A2A is still early. The protocol launched in April 2025. Production deployments are sparse. The Linux Foundation governance is a good sign for longevity, but the specification is still evolving. Building on A2A today means building on a moving target.

Protocol fragmentation. Five competing protocols, none above 43% adoption. The market may not converge on MCP and A2A. It may converge on something else, or it may fragment into multiple standards — which would defeat the purpose entirely.

The governance tax. Salesforce’s enterprise MCP registry adds security and control, but it also adds cost and complexity. Organizations that do not need enterprise-grade governance — startups, small teams, internal tools — may find the overhead unjustified. The open-source versions of MCP and A2A work fine without a centralized registry.

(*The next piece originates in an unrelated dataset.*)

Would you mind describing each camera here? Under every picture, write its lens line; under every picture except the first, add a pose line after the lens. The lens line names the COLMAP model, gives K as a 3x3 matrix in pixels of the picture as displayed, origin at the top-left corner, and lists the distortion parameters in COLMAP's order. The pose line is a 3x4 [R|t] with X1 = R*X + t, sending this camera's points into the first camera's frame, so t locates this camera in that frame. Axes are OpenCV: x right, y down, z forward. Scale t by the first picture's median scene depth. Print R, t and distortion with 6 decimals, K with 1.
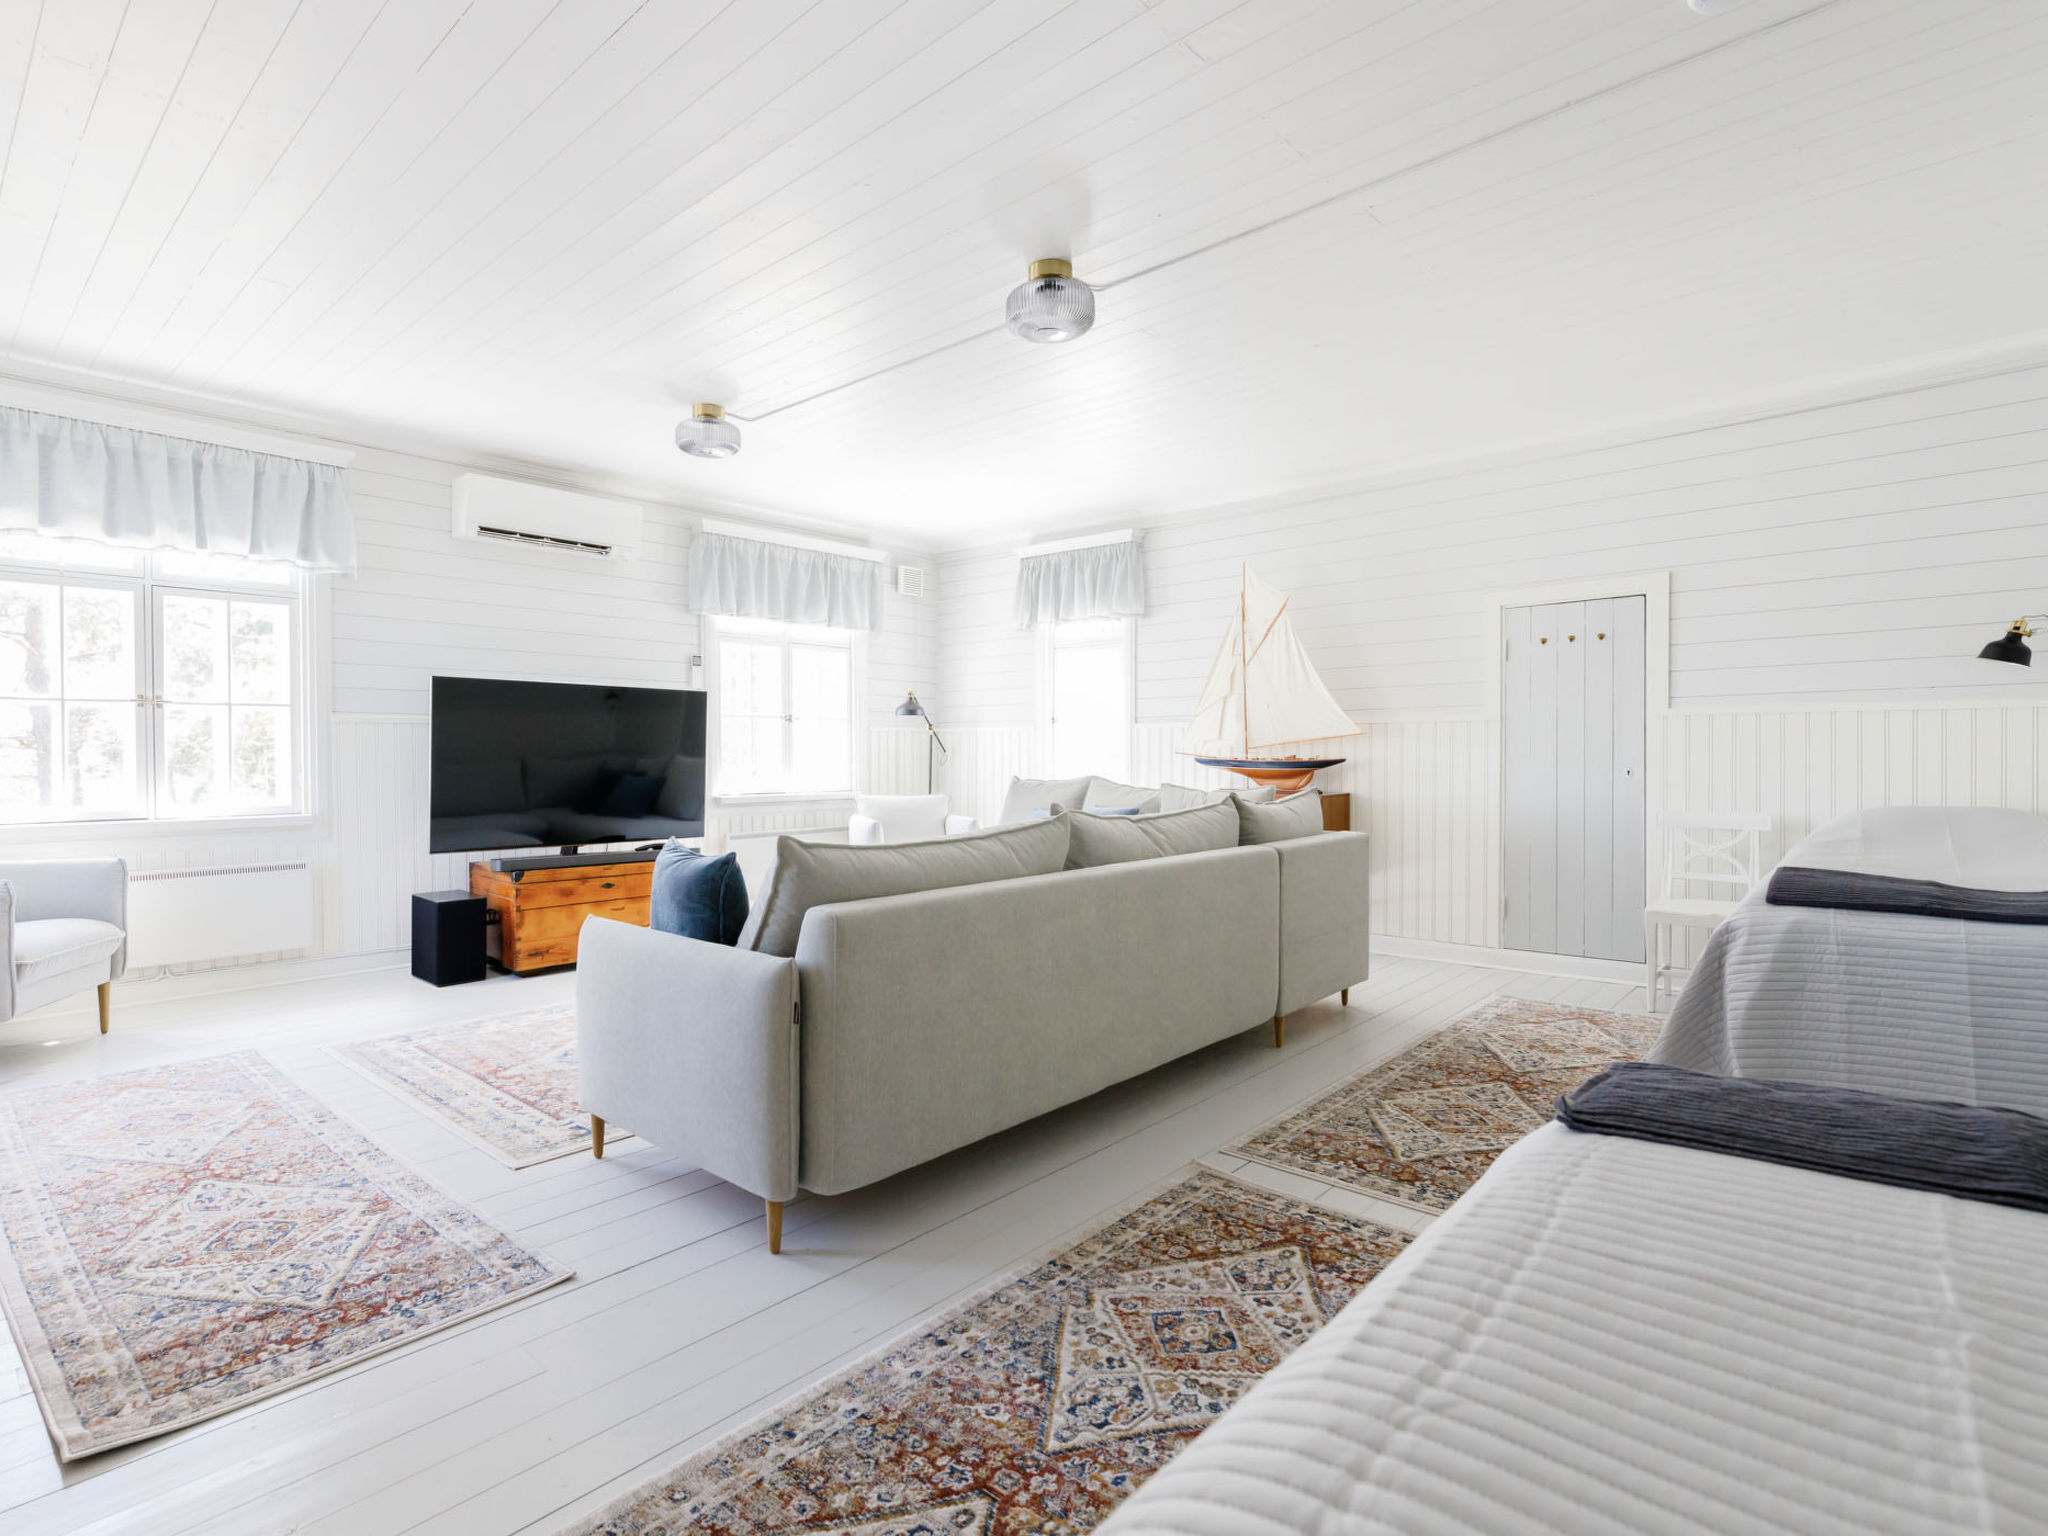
lens RADIAL K [[926.2, 0, 880.9], [0, 926.2, 769.1], [0, 0, 1]] dist [-0.000772, -0.000069]
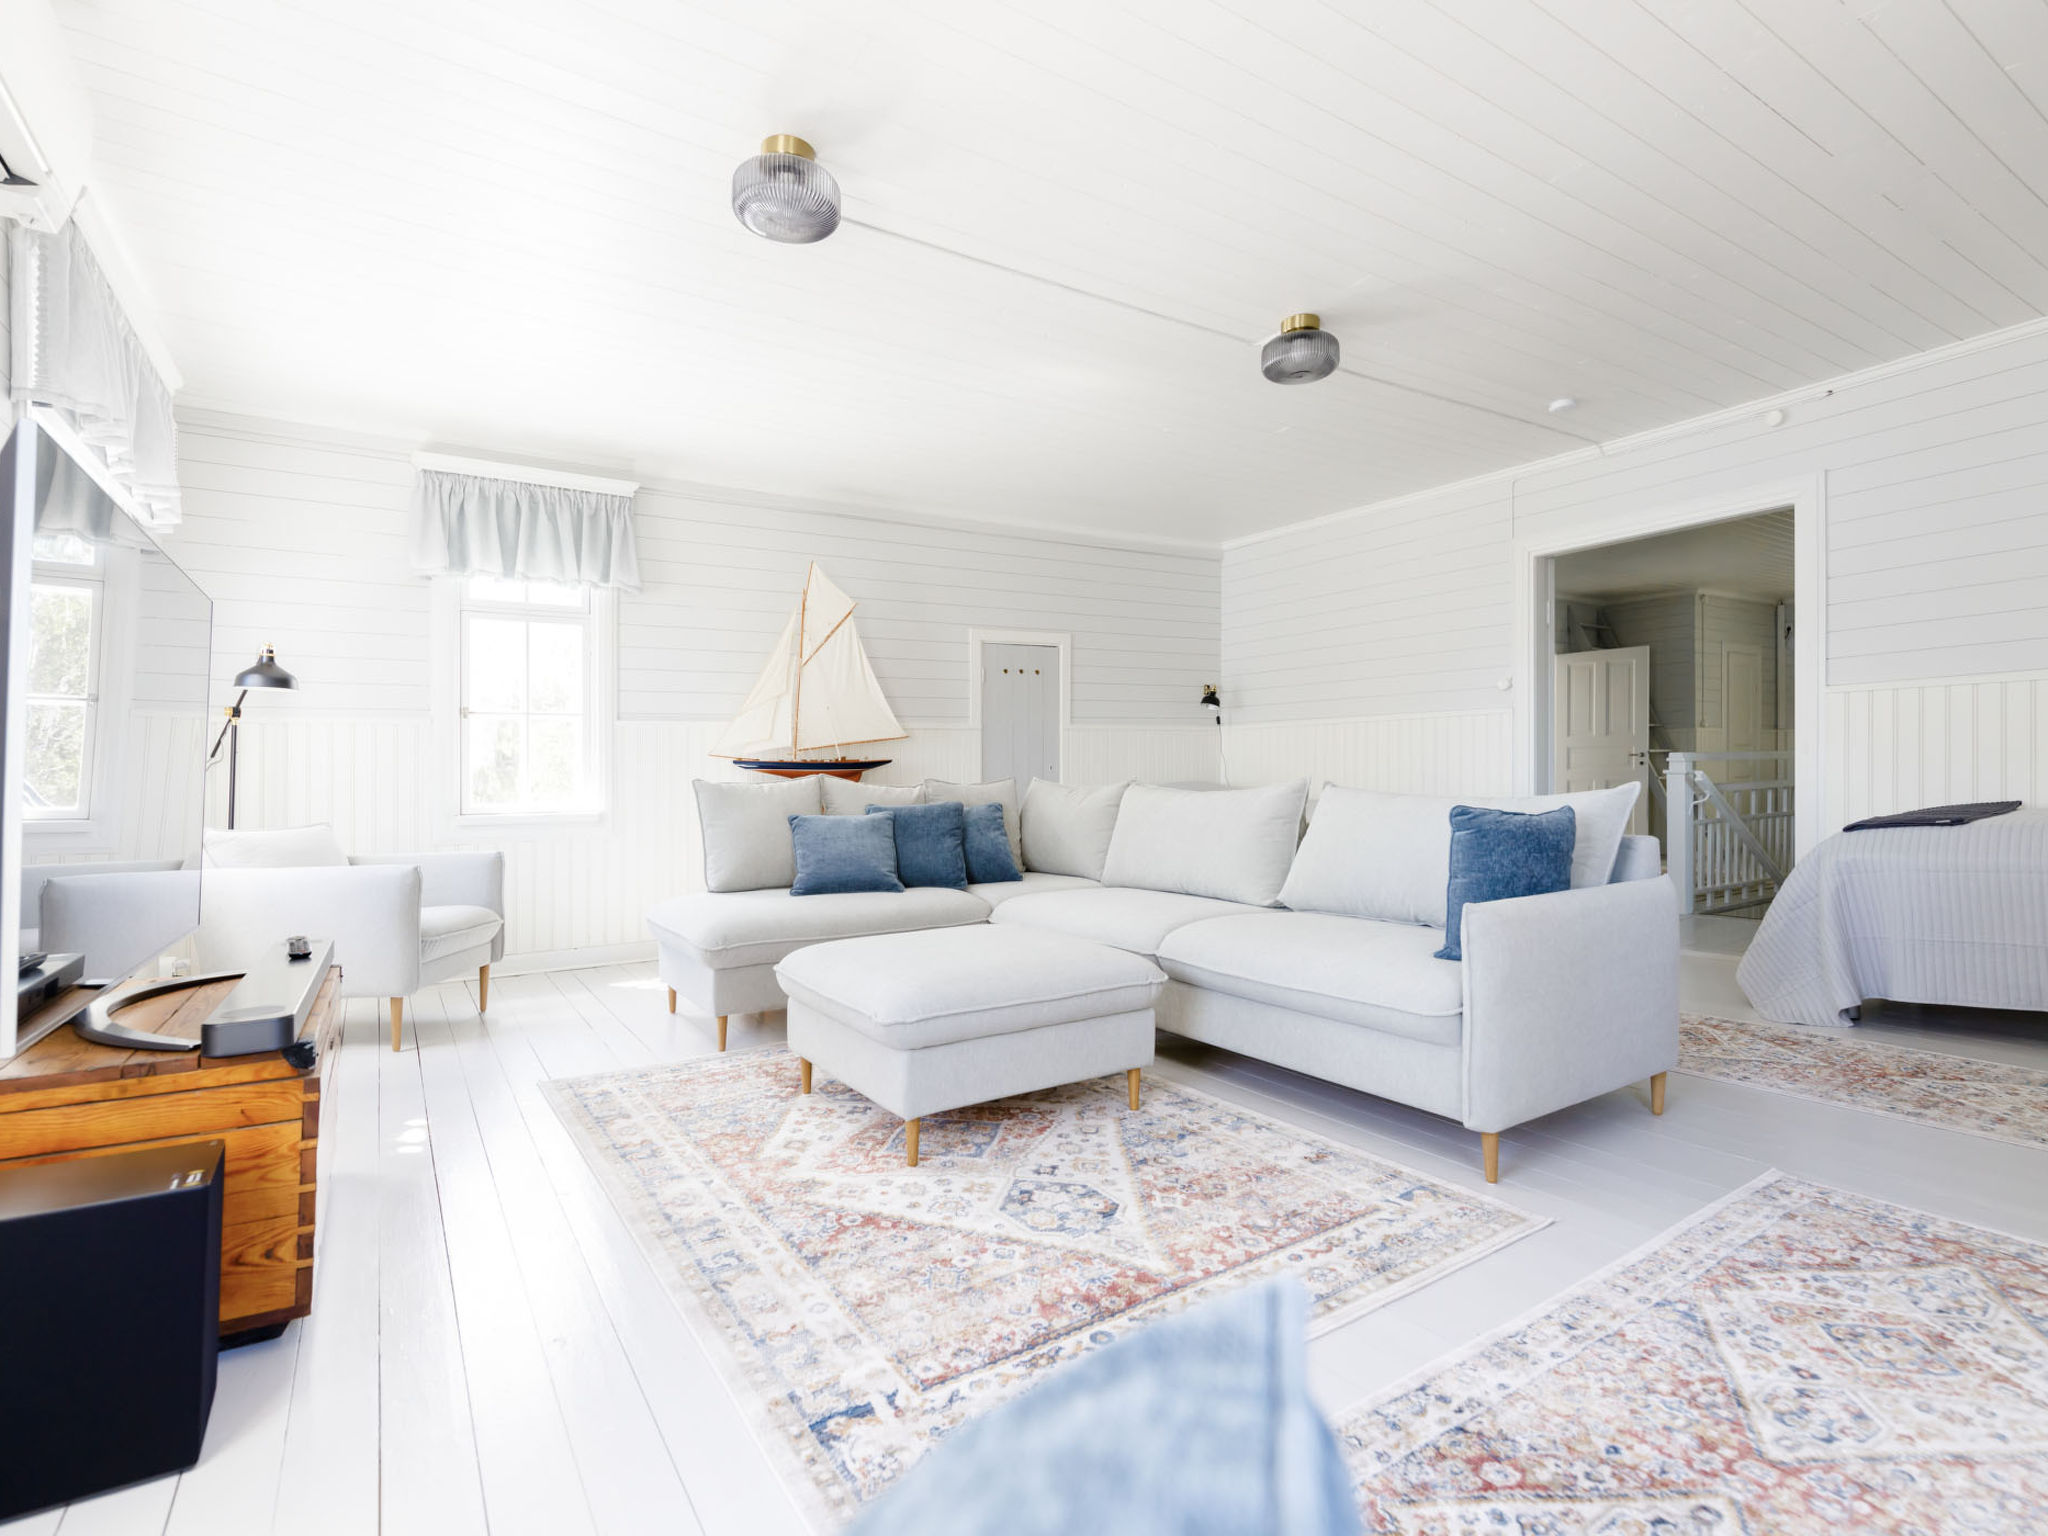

Vendor dependency. Salesforce is building on open protocols, but the governance layer, the AgentExchange marketplace, the MuleSoft Agent Fabric — these are proprietary. An organization that invests deeply in Salesforce’s implementation of MCP will find it harder, not easier, to leave the Salesforce ecosystem. Open at the protocol layer, locked at the platform layer.

What Comes Next

The next 12 months will determine whether MCP and A2A become the HTTP of AI agents or the SOAP of AI agents — a good idea that gets replaced by something simpler.

The signals are positive. Anthropic continues to invest in MCP. Google and 50+ partners back A2A through the Linux Foundation. Salesforce, the largest CRM company in the world, is building its entire agent platform on both. AWS, Google Cloud, and Microsoft all have MCP support in progress.

But the real test is not vendor announcements. It is production deployments. It is a mid-size company running a Salesforce CRM agent that delegates tasks to a custom Python agent over A2A, using MCP to access a dozen different data sources, governed by a central policy, and doing it reliably at scale. That scenario is architecturally possible today. Whether it is practically achievable — with acceptable latency, failure handling, and operational complexity — remains to be proven.

The enterprise has 12 agents and growing. Those agents need to talk to tools and to each other. MCP and A2A are the best candidates for making that work. Salesforce is betting $800 million in ARR on it. The bet looks sound. The execution is what matters now.